→ WRITTEN REQUEST: Copy every line of the material below in its original order, keeping each character unchanged.

- - -

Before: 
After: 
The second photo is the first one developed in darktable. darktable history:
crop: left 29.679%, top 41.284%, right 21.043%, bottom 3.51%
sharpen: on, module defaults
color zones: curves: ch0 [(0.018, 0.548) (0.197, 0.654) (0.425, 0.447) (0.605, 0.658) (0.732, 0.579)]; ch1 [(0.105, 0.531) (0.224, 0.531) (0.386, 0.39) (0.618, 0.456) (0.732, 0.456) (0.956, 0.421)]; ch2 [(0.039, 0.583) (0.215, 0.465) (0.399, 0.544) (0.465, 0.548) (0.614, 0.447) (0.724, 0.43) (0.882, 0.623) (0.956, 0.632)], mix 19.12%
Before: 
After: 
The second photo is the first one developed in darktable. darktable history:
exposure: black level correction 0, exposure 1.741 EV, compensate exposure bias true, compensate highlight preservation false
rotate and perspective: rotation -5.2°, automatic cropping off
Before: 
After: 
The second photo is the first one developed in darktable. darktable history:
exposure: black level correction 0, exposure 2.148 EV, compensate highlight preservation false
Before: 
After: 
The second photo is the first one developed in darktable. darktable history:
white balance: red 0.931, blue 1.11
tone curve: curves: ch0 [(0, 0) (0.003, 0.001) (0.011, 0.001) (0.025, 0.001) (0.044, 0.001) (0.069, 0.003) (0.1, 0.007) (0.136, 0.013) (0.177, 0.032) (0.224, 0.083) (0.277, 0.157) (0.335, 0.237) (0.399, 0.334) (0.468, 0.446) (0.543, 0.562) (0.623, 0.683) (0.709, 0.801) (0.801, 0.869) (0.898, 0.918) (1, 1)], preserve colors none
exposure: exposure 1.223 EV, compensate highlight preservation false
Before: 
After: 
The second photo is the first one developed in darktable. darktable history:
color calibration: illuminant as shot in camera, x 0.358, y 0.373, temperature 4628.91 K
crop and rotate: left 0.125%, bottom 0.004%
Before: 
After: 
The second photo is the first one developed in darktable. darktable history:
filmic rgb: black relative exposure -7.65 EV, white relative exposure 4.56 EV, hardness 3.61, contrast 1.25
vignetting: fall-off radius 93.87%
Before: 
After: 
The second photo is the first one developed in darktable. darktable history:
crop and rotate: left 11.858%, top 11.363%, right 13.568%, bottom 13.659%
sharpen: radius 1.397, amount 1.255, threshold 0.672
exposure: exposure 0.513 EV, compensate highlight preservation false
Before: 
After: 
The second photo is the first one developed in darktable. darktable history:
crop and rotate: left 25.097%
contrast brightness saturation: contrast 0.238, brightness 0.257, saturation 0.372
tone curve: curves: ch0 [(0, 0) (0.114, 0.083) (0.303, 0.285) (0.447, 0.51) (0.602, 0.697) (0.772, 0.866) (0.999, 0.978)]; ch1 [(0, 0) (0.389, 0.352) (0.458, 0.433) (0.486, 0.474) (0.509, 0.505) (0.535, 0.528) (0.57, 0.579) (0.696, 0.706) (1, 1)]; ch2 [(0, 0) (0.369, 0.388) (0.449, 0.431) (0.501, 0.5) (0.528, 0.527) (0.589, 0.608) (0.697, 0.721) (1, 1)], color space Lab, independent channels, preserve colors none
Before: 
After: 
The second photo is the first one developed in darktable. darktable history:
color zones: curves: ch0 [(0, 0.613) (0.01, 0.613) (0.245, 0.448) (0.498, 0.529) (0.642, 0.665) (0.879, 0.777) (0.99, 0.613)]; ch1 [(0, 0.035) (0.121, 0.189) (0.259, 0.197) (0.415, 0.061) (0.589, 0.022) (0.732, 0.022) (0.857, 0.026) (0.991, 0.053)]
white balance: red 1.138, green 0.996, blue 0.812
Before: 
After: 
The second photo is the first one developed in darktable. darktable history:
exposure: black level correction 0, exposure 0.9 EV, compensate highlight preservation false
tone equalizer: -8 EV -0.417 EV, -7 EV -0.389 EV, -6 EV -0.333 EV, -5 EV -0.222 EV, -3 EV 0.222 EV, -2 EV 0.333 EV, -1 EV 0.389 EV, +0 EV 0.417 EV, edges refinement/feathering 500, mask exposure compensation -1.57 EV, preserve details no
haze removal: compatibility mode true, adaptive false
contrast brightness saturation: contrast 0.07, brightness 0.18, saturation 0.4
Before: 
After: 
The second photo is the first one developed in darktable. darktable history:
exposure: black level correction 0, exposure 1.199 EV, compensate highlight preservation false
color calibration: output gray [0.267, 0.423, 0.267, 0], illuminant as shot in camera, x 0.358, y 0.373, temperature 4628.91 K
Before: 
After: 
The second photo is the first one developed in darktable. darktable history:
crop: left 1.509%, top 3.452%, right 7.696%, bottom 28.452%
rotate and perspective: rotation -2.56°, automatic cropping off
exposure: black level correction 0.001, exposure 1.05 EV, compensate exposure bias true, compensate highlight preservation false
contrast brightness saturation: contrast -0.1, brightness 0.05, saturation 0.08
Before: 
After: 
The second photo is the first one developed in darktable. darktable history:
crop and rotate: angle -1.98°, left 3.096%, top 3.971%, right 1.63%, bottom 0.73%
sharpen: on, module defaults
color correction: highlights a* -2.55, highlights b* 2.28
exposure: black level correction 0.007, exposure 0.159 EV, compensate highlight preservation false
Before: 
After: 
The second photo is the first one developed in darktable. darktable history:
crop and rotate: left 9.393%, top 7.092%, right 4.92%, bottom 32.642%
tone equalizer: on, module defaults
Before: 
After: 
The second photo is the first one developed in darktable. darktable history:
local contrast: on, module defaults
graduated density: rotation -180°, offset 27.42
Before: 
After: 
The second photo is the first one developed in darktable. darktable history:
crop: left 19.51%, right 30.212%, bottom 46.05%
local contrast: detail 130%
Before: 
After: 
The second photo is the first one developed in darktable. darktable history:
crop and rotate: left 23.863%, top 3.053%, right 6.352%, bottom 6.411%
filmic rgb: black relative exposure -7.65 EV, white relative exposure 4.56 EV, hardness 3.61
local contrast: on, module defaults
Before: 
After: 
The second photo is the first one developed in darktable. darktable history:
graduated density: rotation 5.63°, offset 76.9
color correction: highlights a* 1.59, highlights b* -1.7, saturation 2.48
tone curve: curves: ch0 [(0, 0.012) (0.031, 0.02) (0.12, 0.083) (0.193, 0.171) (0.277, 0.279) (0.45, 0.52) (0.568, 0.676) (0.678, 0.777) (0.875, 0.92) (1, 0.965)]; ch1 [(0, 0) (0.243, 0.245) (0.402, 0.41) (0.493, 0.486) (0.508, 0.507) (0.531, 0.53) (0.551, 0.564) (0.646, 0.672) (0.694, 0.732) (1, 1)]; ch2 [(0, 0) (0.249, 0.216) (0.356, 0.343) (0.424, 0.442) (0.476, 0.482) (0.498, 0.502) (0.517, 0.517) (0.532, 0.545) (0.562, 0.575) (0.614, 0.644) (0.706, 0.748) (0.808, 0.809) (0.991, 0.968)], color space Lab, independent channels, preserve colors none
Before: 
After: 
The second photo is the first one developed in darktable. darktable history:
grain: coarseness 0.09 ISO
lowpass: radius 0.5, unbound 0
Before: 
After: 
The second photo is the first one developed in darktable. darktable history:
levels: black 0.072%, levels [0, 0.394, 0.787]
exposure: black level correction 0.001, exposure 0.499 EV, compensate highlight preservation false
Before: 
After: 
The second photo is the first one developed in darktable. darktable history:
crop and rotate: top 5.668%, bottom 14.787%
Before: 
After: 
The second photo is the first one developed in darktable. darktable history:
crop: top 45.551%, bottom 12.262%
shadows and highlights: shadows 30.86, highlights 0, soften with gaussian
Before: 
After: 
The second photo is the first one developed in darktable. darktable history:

- - -

→ RESPONSE:
Before: 
After: 
The second photo is the first one developed in darktable. darktable history:
crop: left 29.679%, top 41.284%, right 21.043%, bottom 3.51%
sharpen: on, module defaults
color zones: curves: ch0 [(0.018, 0.548) (0.197, 0.654) (0.425, 0.447) (0.605, 0.658) (0.732, 0.579)]; ch1 [(0.105, 0.531) (0.224, 0.531) (0.386, 0.39) (0.618, 0.456) (0.732, 0.456) (0.956, 0.421)]; ch2 [(0.039, 0.583) (0.215, 0.465) (0.399, 0.544) (0.465, 0.548) (0.614, 0.447) (0.724, 0.43) (0.882, 0.623) (0.956, 0.632)], mix 19.12%
Before: 
After: 
The second photo is the first one developed in darktable. darktable history:
exposure: black level correction 0, exposure 1.741 EV, compensate exposure bias true, compensate highlight preservation false
rotate and perspective: rotation -5.2°, automatic cropping off
Before: 
After: 
The second photo is the first one developed in darktable. darktable history:
exposure: black level correction 0, exposure 2.148 EV, compensate highlight preservation false
Before: 
After: 
The second photo is the first one developed in darktable. darktable history:
white balance: red 0.931, blue 1.11
tone curve: curves: ch0 [(0, 0) (0.003, 0.001) (0.011, 0.001) (0.025, 0.001) (0.044, 0.001) (0.069, 0.003) (0.1, 0.007) (0.136, 0.013) (0.177, 0.032) (0.224, 0.083) (0.277, 0.157) (0.335, 0.237) (0.399, 0.334) (0.468, 0.446) (0.543, 0.562) (0.623, 0.683) (0.709, 0.801) (0.801, 0.869) (0.898, 0.918) (1, 1)], preserve colors none
exposure: exposure 1.223 EV, compensate highlight preservation false
Before: 
After: 
The second photo is the first one developed in darktable. darktable history:
color calibration: illuminant as shot in camera, x 0.358, y 0.373, temperature 4628.91 K
crop and rotate: left 0.125%, bottom 0.004%
Before: 
After: 
The second photo is the first one developed in darktable. darktable history:
filmic rgb: black relative exposure -7.65 EV, white relative exposure 4.56 EV, hardness 3.61, contrast 1.25
vignetting: fall-off radius 93.87%
Before: 
After: 
The second photo is the first one developed in darktable. darktable history:
crop and rotate: left 11.858%, top 11.363%, right 13.568%, bottom 13.659%
sharpen: radius 1.397, amount 1.255, threshold 0.672
exposure: exposure 0.513 EV, compensate highlight preservation false
Before: 
After: 
The second photo is the first one developed in darktable. darktable history:
crop and rotate: left 25.097%
contrast brightness saturation: contrast 0.238, brightness 0.257, saturation 0.372
tone curve: curves: ch0 [(0, 0) (0.114, 0.083) (0.303, 0.285) (0.447, 0.51) (0.602, 0.697) (0.772, 0.866) (0.999, 0.978)]; ch1 [(0, 0) (0.389, 0.352) (0.458, 0.433) (0.486, 0.474) (0.509, 0.505) (0.535, 0.528) (0.57, 0.579) (0.696, 0.706) (1, 1)]; ch2 [(0, 0) (0.369, 0.388) (0.449, 0.431) (0.501, 0.5) (0.528, 0.527) (0.589, 0.608) (0.697, 0.721) (1, 1)], color space Lab, independent channels, preserve colors none
Before: 
After: 
The second photo is the first one developed in darktable. darktable history:
color zones: curves: ch0 [(0, 0.613) (0.01, 0.613) (0.245, 0.448) (0.498, 0.529) (0.642, 0.665) (0.879, 0.777) (0.99, 0.613)]; ch1 [(0, 0.035) (0.121, 0.189) (0.259, 0.197) (0.415, 0.061) (0.589, 0.022) (0.732, 0.022) (0.857, 0.026) (0.991, 0.053)]
white balance: red 1.138, green 0.996, blue 0.812
Before: 
After: 
The second photo is the first one developed in darktable. darktable history:
exposure: black level correction 0, exposure 0.9 EV, compensate highlight preservation false
tone equalizer: -8 EV -0.417 EV, -7 EV -0.389 EV, -6 EV -0.333 EV, -5 EV -0.222 EV, -3 EV 0.222 EV, -2 EV 0.333 EV, -1 EV 0.389 EV, +0 EV 0.417 EV, edges refinement/feathering 500, mask exposure compensation -1.57 EV, preserve details no
haze removal: compatibility mode true, adaptive false
contrast brightness saturation: contrast 0.07, brightness 0.18, saturation 0.4
Before: 
After: 
The second photo is the first one developed in darktable. darktable history:
exposure: black level correction 0, exposure 1.199 EV, compensate highlight preservation false
color calibration: output gray [0.267, 0.423, 0.267, 0], illuminant as shot in camera, x 0.358, y 0.373, temperature 4628.91 K
Before: 
After: 
The second photo is the first one developed in darktable. darktable history:
crop: left 1.509%, top 3.452%, right 7.696%, bottom 28.452%
rotate and perspective: rotation -2.56°, automatic cropping off
exposure: black level correction 0.001, exposure 1.05 EV, compensate exposure bias true, compensate highlight preservation false
contrast brightness saturation: contrast -0.1, brightness 0.05, saturation 0.08
Before: 
After: 
The second photo is the first one developed in darktable. darktable history:
crop and rotate: angle -1.98°, left 3.096%, top 3.971%, right 1.63%, bottom 0.73%
sharpen: on, module defaults
color correction: highlights a* -2.55, highlights b* 2.28
exposure: black level correction 0.007, exposure 0.159 EV, compensate highlight preservation false
Before: 
After: 
The second photo is the first one developed in darktable. darktable history:
crop and rotate: left 9.393%, top 7.092%, right 4.92%, bottom 32.642%
tone equalizer: on, module defaults
Before: 
After: 
The second photo is the first one developed in darktable. darktable history:
local contrast: on, module defaults
graduated density: rotation -180°, offset 27.42
Before: 
After: 
The second photo is the first one developed in darktable. darktable history:
crop: left 19.51%, right 30.212%, bottom 46.05%
local contrast: detail 130%
Before: 
After: 
The second photo is the first one developed in darktable. darktable history:
crop and rotate: left 23.863%, top 3.053%, right 6.352%, bottom 6.411%
filmic rgb: black relative exposure -7.65 EV, white relative exposure 4.56 EV, hardness 3.61
local contrast: on, module defaults
Before: 
After: 
The second photo is the first one developed in darktable. darktable history:
graduated density: rotation 5.63°, offset 76.9
color correction: highlights a* 1.59, highlights b* -1.7, saturation 2.48
tone curve: curves: ch0 [(0, 0.012) (0.031, 0.02) (0.12, 0.083) (0.193, 0.171) (0.277, 0.279) (0.45, 0.52) (0.568, 0.676) (0.678, 0.777) (0.875, 0.92) (1, 0.965)]; ch1 [(0, 0) (0.243, 0.245) (0.402, 0.41) (0.493, 0.486) (0.508, 0.507) (0.531, 0.53) (0.551, 0.564) (0.646, 0.672) (0.694, 0.732) (1, 1)]; ch2 [(0, 0) (0.249, 0.216) (0.356, 0.343) (0.424, 0.442) (0.476, 0.482) (0.498, 0.502) (0.517, 0.517) (0.532, 0.545) (0.562, 0.575) (0.614, 0.644) (0.706, 0.748) (0.808, 0.809) (0.991, 0.968)], color space Lab, independent channels, preserve colors none
Before: 
After: 
The second photo is the first one developed in darktable. darktable history:
grain: coarseness 0.09 ISO
lowpass: radius 0.5, unbound 0
Before: 
After: 
The second photo is the first one developed in darktable. darktable history:
levels: black 0.072%, levels [0, 0.394, 0.787]
exposure: black level correction 0.001, exposure 0.499 EV, compensate highlight preservation false
Before: 
After: 
The second photo is the first one developed in darktable. darktable history:
crop and rotate: top 5.668%, bottom 14.787%
Before: 
After: 
The second photo is the first one developed in darktable. darktable history:
crop: top 45.551%, bottom 12.262%
shadows and highlights: shadows 30.86, highlights 0, soften with gaussian
Before: 
After: 
The second photo is the first one developed in darktable. darktable history:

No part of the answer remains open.